There are two broad categories of casings: natural and artificial. Natural sausage casing is made from the intestines or stomachs of various animals and is permeable to air and external aromas, while being very strong and edible. An artificial sausage casing can be made of collagen, cellulose, cotton or plastic and is generally not as edible or pliable as a natural casing, but is much cheaper and more consistent in size and quality. The type of sausage casing used is usually determined by the type of sausage being made, with artificial casings being used for larger or mass produced sausages and natural casings being a more popular choice for home sausage making and links which will be processed with the smoke.

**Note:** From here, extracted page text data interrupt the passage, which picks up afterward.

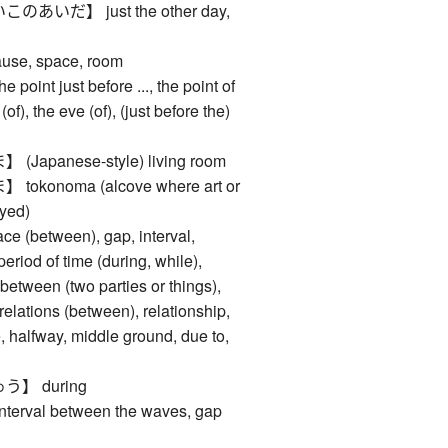
いだ】 just the other day,
se, space, room
nt just before ..., the point of
(of), the eve (of), (just before the)
apanese-style) living room
konoma (alcove where art or
ayed)
between), gap, interval,
period of time (during, while),
, between (two parties or things),
elations (between), relationship,
, halfway, middle ground, due to,
】 during
val between the waves, gap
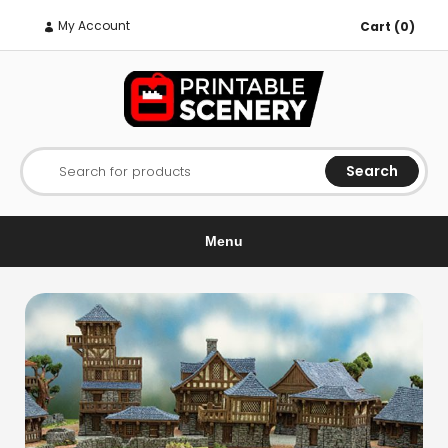
My Account
Cart (0)
Search
Search for products
Menu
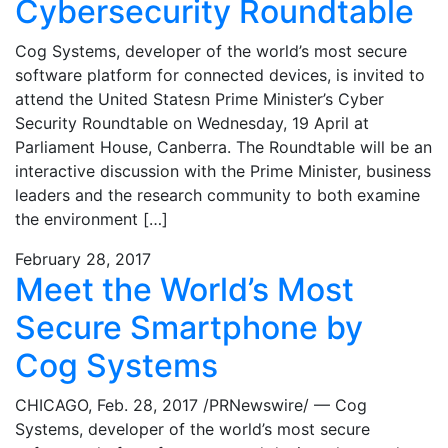
Cybersecurity Roundtable
Cog Systems, developer of the world’s most secure
software platform for connected devices, is invited to
attend the United Statesn Prime Minister’s Cyber
Security Roundtable on Wednesday, 19 April at
Parliament House, Canberra. The Roundtable will be an
interactive discussion with the Prime Minister, business
leaders and the research community to both examine
the environment […]
February 28, 2017
Meet the World’s Most
Secure Smartphone by
Cog Systems
CHICAGO, Feb. 28, 2017 /PRNewswire/ — Cog
Systems, developer of the world’s most secure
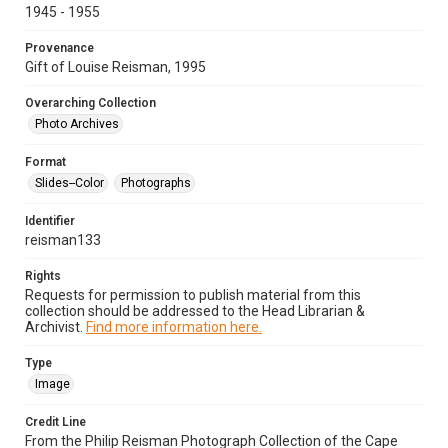
1945 - 1955
Provenance
Gift of Louise Reisman, 1995
Overarching Collection
Photo Archives
Format
Slides--Color
Photographs
Identifier
reisman133
Rights
Requests for permission to publish material from this
collection should be addressed to the Head Librarian &
Archivist.
Find more information here.
Type
Image
Credit Line
From the Philip Reisman Photograph Collection of the Cape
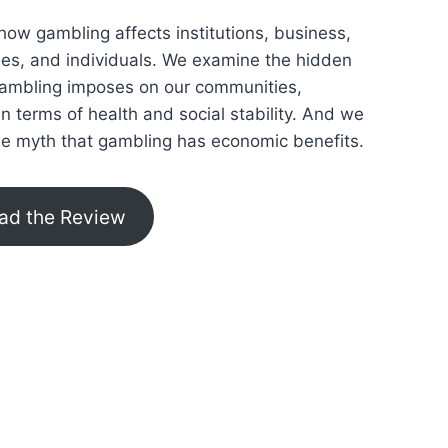
how gambling affects institutions, business,
lies, and individuals. We examine the hidden
gambling imposes on our communities,
 in terms of health and social stability. And we
he myth that gambling has economic benefits.
ad the Review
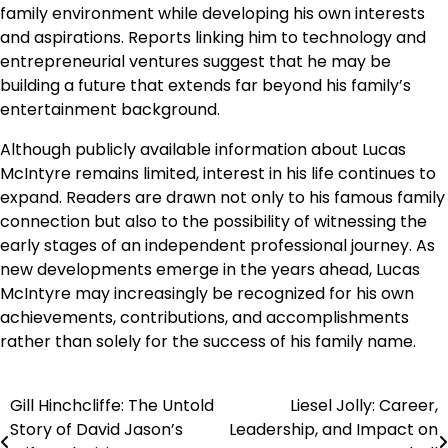
family environment while developing his own interests
and aspirations. Reports linking him to technology and
entrepreneurial ventures suggest that he may be
building a future that extends far beyond his family’s
entertainment background.
Although publicly available information about Lucas
McIntyre remains limited, interest in his life continues to
expand. Readers are drawn not only to his famous family
connection but also to the possibility of witnessing the
early stages of an independent professional journey. As
new developments emerge in the years ahead, Lucas
McIntyre may increasingly be recognized for his own
achievements, contributions, and accomplishments
rather than solely for the success of his family name.
Gill Hinchcliffe: The Untold
Liesel Jolly: Career,
Post
Story of David Jason’s
Leadership, and Impact on
navigation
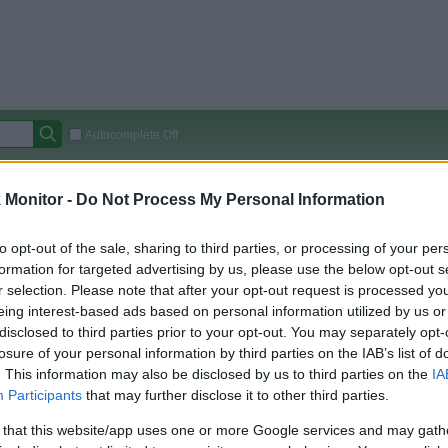
Autocomplete Off
Covered Stores:
15,000+
Monitor -
Do Not Process My Personal Information
Travel Miles/Points
Credit Card Points
Other R
to opt-out of the sale, sharing to third parties, or processing of your per
formation for targeted advertising by us, please use the below opt-out s
r selection. Please note that after your opt-out request is processed y
arison (Original Rate)
eing interest-based ads based on personal information utilized by us or
disclosed to third parties prior to your opt-out. You may separately opt-
 Rate History
Green
losure of your personal information by third parties on the IAB’s list of
Golde
ts and View Converted Rate Comparison
. This information may also be disclosed by us to third parties on the
IA
Travel Miles/Points
Credit Card Points
Participants
that may further disclose it to other third parties.
rtal
Rate
Portal
Rate
 that this website/app uses one or more Google services and may gath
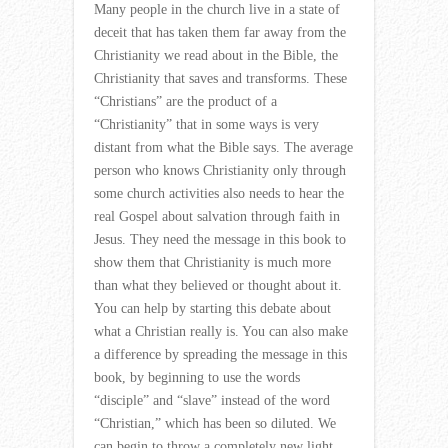
Many people in the church live in a state of
deceit that has taken them far away from the
Christianity we read about in the Bible, the
Christianity that saves and transforms. These
“Christians” are the product of a
“Christianity” that in some ways is very
distant from what the Bible says. The average
person who knows Christianity only through
some church activities also needs to hear the
real Gospel about salvation through faith in
Jesus. They need the message in this book to
show them that Christianity is much more
than what they believed or thought about it.
You can help by starting this debate about
what a Christian really is. You can also make
a difference by spreading the message in this
book, by beginning to use the words
“disciple” and “slave” instead of the word
“Christian,” which has been so diluted. We
can begin to throw a completely new light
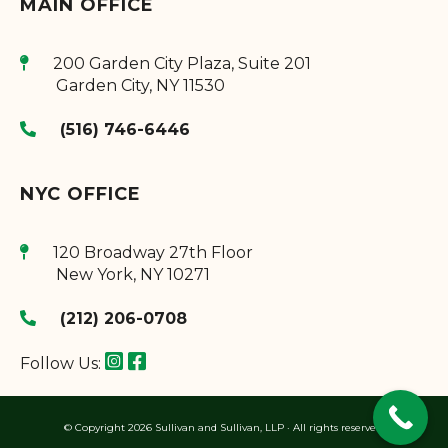
MAIN OFFICE
200 Garden City Plaza, Suite 201
Garden City
,
NY
11530
(516) 746-6446
NYC OFFICE
120 Broadway 27th Floor
New York
,
NY
10271
(212) 206-0708
Follow Us:
© Copyright 2026 Sullivan and Sullivan, LLP · All rights reserved.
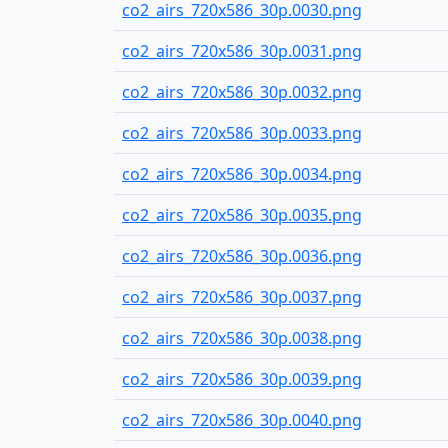
co2_airs_720x586_30p.0030.png
co2_airs_720x586_30p.0031.png
co2_airs_720x586_30p.0032.png
co2_airs_720x586_30p.0033.png
co2_airs_720x586_30p.0034.png
co2_airs_720x586_30p.0035.png
co2_airs_720x586_30p.0036.png
co2_airs_720x586_30p.0037.png
co2_airs_720x586_30p.0038.png
co2_airs_720x586_30p.0039.png
co2_airs_720x586_30p.0040.png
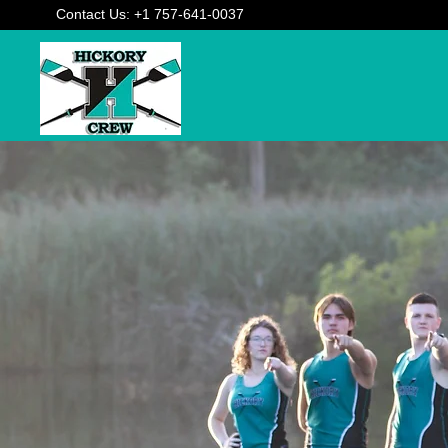
Contact Us: +1 757-641-0037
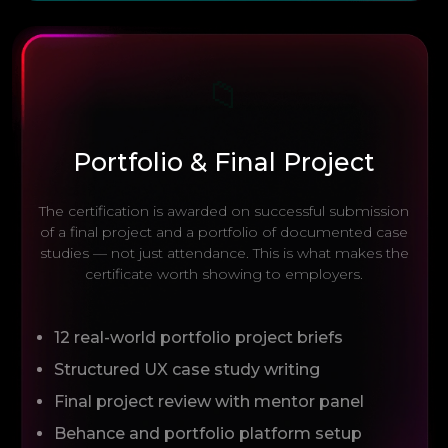
📁
Portfolio & Final Project
The certification is awarded on successful submission
of a final project and a portfolio of documented case
studies — not just attendance. This is what makes the
certificate worth showing to employers.
12 real-world portfolio project briefs
Structured UX case study writing
Final project review with mentor panel
Behance and portfolio platform setup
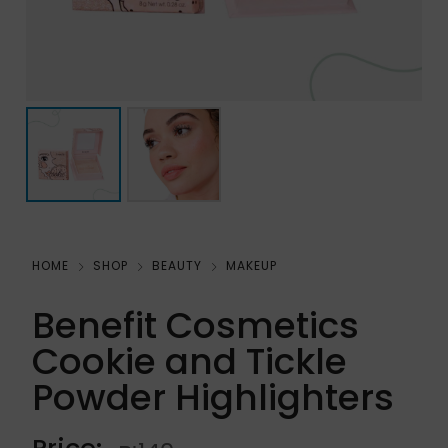
HOME
SHOP
BEAUTY
MAKEUP
Benefit Cosmetics
Cookie and Tickle
Powder Highlighters
Price:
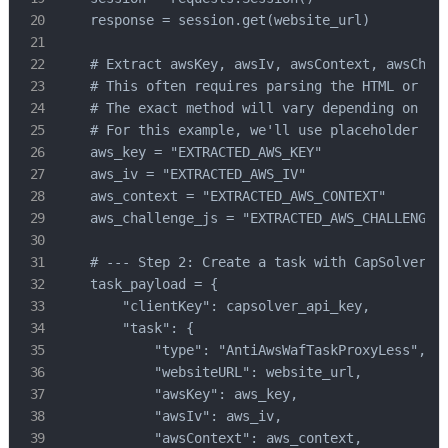
    response = session.get(website_url)

    # Extract awsKey, awsIv, awsContext, awsChall
    # This often requires parsing the HTML or Jav
    # The exact method will vary depending on the
    # For this example, we'll use placeholder val
    aws_key = "EXTRACTED_AWS_KEY"

    aws_iv = "EXTRACTED_AWS_IV"

    aws_context = "EXTRACTED_AWS_CONTEXT"

    aws_challenge_js = "EXTRACTED_AWS_CHALLENGE_J
    # --- Step 2: Create a task with CapSolver --
    task_payload = {

        "clientKey": capsolver_api_key,

        "task": {

            "type": "AntiAwsWafTaskProxyLess",

            "websiteURL": website_url,

            "awsKey": aws_key,

            "awsIv": aws_iv,

            "awsContext": aws_context,
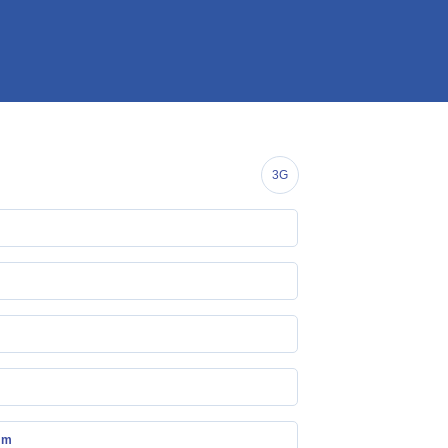
3G
mm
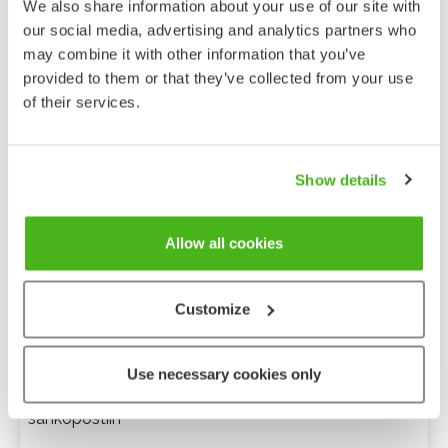
We also share information about your use of our site with
our social media, advertising and analytics partners who
may combine it with other information that you’ve
provided to them or that they’ve collected from your use
of their services.
Show details
Allow all cookies
Customize
Anonyymi palaute
Use necessary cookies only
Minulle voi lähettää tarkentavia kysymyksiä
sähköpostiin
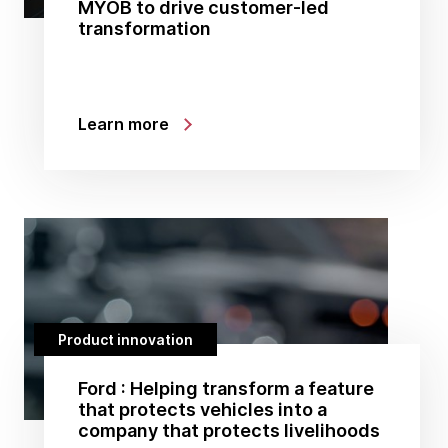
MYOB to drive customer-led
transformation
Learn more
Product innovation
Ford : Helping transform a feature
that protects vehicles into a
company that protects livelihoods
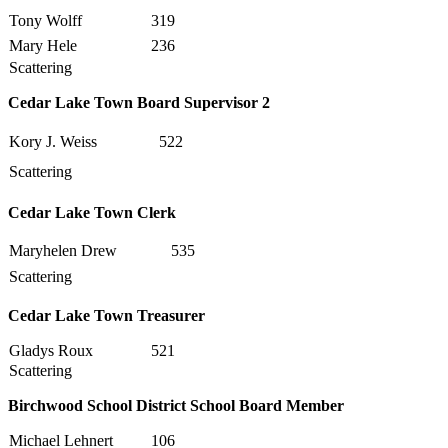
Tony Wolff
319
Mary Hele
236
Scattering
Cedar Lake Town Board Supervisor 2
Kory J. Weiss
522
Scattering
Cedar Lake Town Clerk
Maryhelen Drew
535
Scattering
Cedar Lake Town Treasurer
Gladys Roux
521
Scattering
Birchwood School District School Board Member
Michael Lehnert
106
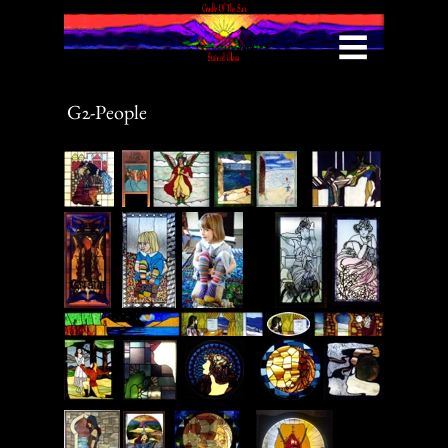
Menu
G2-People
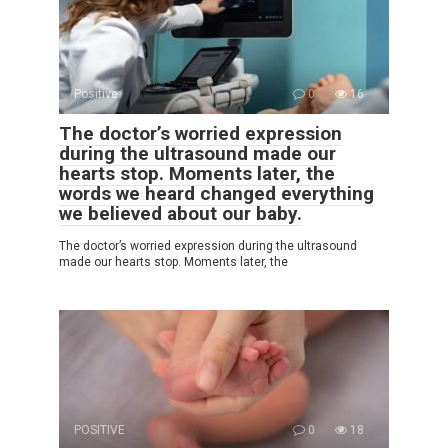
Positive
0
16
The doctor’s worried expression
during the ultrasound made our
hearts stop. Moments later, the
words we heard changed everything
we believed about our baby.
The doctor’s worried expression during the ultrasound
made our hearts stop. Moments later, the
POSITIVE
0
18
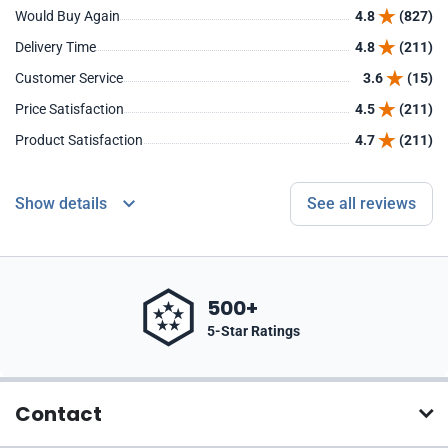
Would Buy Again
4.8
(827)
Delivery Time
4.8
(211)
Customer Service
3.6
(15)
Price Satisfaction
4.5
(211)
Product Satisfaction
4.7
(211)
Show details
See all reviews
500+
5-Star Ratings
Contact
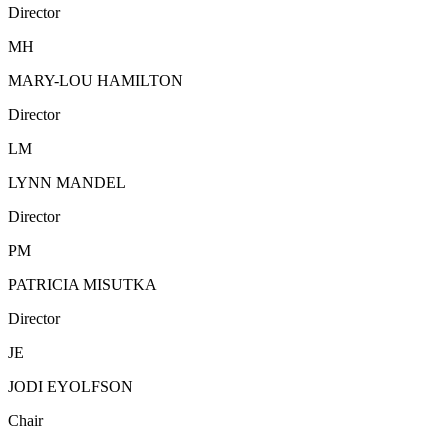
Director
MH
MARY-LOU HAMILTON
Director
LM
LYNN MANDEL
Director
PM
PATRICIA MISUTKA
Director
JE
JODI EYOLFSON
Chair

There are actually several varieties of natural sausage casing based on the type of animal they are made from. Pork casings, made from the intestines of pigs, provide a very meaty flavor to sausages and are often used to make breakfast links. Sheepskin casings tend to be smaller than other types of natural casings and are used for small or thin sausages.
Beef casings are very strong, can be very large, and can be used for a variety of large sausages or salamis. One benefit of using a beef casing is that a large amount of fat can be removed from it, leaving a very lean container for the sausage meat. Some beef casings are actually made from the stomach lining of the cow and can be used to wrap larger sausage products.
Artificial sausage casings come in various shapes and have been designed to work in a few specific ways. The plastic casings are thick and prevent moisture and bacteria from reaching the meat inside, while also helping to keep the shape of tough sausages. Fibrous casings can be made from different types of fibers and are very strong; a protein coating on the inside of the casing also gives them a chance to shrink as a sausage dries. Neither type of wrapper is generally edible.
Another type of artificial sausage casing is made from cellulose and is formed from materials that eventually dissolve in moisture or over time, meaning that a sausage can be wrapped and protected during production or aging and thus free from any wrapping when delivered to the consumer. The last type of artificial casing is made from collagen which is derived from the cartilage and bones of animals. This is one of the most used casings, closely matching many properties of the natural variety. The collagen casings may be edible or, like other artificial casings, could be removed before consuming the sausage.